Il est vrai que la période que nous traversons a vu migrer du côté des images toute une série d'événements et de propositions culturelles que nous rencontrions auparavant dans des espaces divers. Cette mise à plat au sens strict pose plusieurs questions. Nous n'avons pas encore éprouvé toutes les potentialités de ces images-là. Il y a une grande loi dans l'histoire des médias qui est que tout nouveau médium commence par emprunter ses formes au médium précédent. On fait du théâtre filmé, des conférences filmées, mais on ne sait pas encore ce que cela pourrait faire. On commence une exploration des possibilités mêmes de ce médium numérique, appliqué à des propositions culturelles qui ne relevaient pas de son champ traditionnel.        
Mathieu Potte-Bonneville

Ces images, ce sont des images pauvres. Des images à faible résolution qui parfois bavent, ou sautent. Il y a quelque chose d'assez émouvant, on retrouve de l'événement dans la pauvreté de ces images. Mais la limite de cela est que face la disponibilité très forte des propositions culturelles sur Internet, qui a commencé avec le premier confinement, il n'est pas sûr que nous soyons disponibles pour elles. Toutes ces choses qu'on pourrait voir ou revoir, est-ce qu'on les voit effectivement ? C'est là où l'événement nous manque. La limite de la proposition en ligne, c'est qu'on se dit qu'on pourra toujours y revenir plus tard, là où un spectacle, ça se voit ou ça se manque, avec qu'il peut y avoir d'imprévu et d'urgent à le rencontrer. Peut-être que la disponibilité infinie des propositions culturelles organise une certaine indisponibilité des spectateurs. Mathieu Potte-Bonneville

Ce deuxième confinement se distingue par l'autorisation du maintien des répétitions dans le domaine du spectacle vivant. Mais le temps de répétition suffit-il à la création ? Ces périodes de jachère sont-elles uniquement néfastes ?

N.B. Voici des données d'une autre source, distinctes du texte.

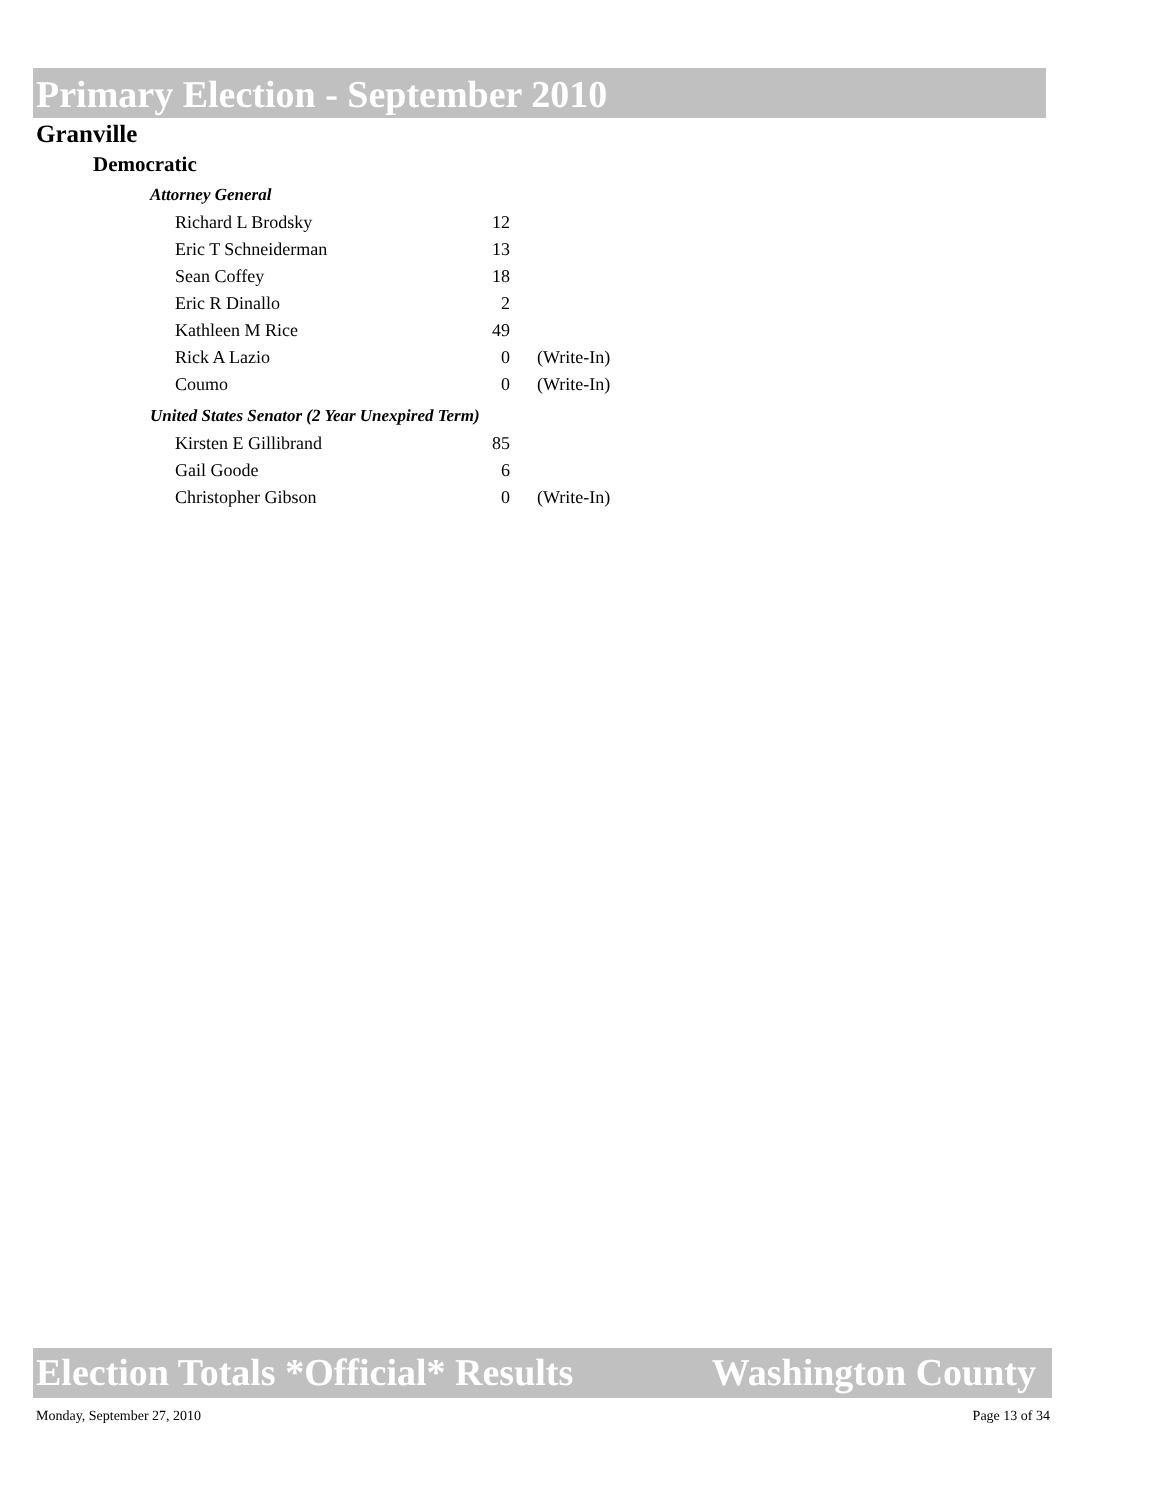Primary Election - September 2010
Granville
Democratic
Attorney General
| Richard L Brodsky | 12 | |
| Eric T Schneiderman | 13 | |
| Sean Coffey | 18 | |
| Eric R Dinallo | 2 | |
| Kathleen M Rice | 49 | |
| Rick A Lazio | 0 | (Write-In) |
| Coumo | 0 | (Write-In) |
United States Senator (2 Year Unexpired Term)
| Kirsten E Gillibrand | 85 | |
| Gail Goode | 6 | |
| Christopher Gibson | 0 | (Write-In) |
Election Totals *Official* Results Washington County
Monday, September 27, 2010 Page 13 of 34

C'est très important qu'on ait autorisé les répétitions cette fois-ci. Ce qui va abimer le champ du spectacle vivant, c'est cette incapacité à créer. On a vu des danseurs cette automne se blesser car leurs corps s'étaient arrêtés au printemps.Pouvoir répéter, c'est quelque chose.    
Mathieu Potte-Bonneville

Le premier confinement nous a rendu incapables de nous faire les commentateurs de ce qui est en train de nous arriver. Nous ne supportons plus d'entendre parler de confinement et de discuter sans ricaner un peu du monde d'après. Cet immense bavardage nécessaire et normal qui nous avait saisi au printemps, nous n'arrivons plus à repartir là-dedans. Qu'est-ce qui reste quand on vit une chose aussi singulière dont on ne veut plus parler ? Il reste le travail. Creuser, essayer, s'acharner avec patience et endurance à créer, à lire, à écrire. Toutes ces choses, que les auteurs nous expliquaient de manière un peu luxueuse et agaçante concernant le premier confinement, nous reviennent d'une toute autre façon. Ce n'est pas que nous avons du temps pour nous, la précarité économique règne, mais que la seule chose que nous puissions faire, c'est de nous installer dans ce temps de patience pour essayer d'en tirer quelque chose. Quelque chose qui ne soit pas simplement le commentaire de ce qui se passe, mais quelque chose pour l'avenir, pour imaginer qu'il pourrait y avoir un avenir. Ce qui, dans les conditions du présent, n'est pas gagné. Mathieu Potte-Bonneville

Dans l'article "Chanter, jouer, répéter, confiner" cité plus haut, Mathieu Potte-Bonneville affirme que la plus grande inquiétude concernant la culture aujourd'hui relève des menaces qui pèsent sur la diversité. 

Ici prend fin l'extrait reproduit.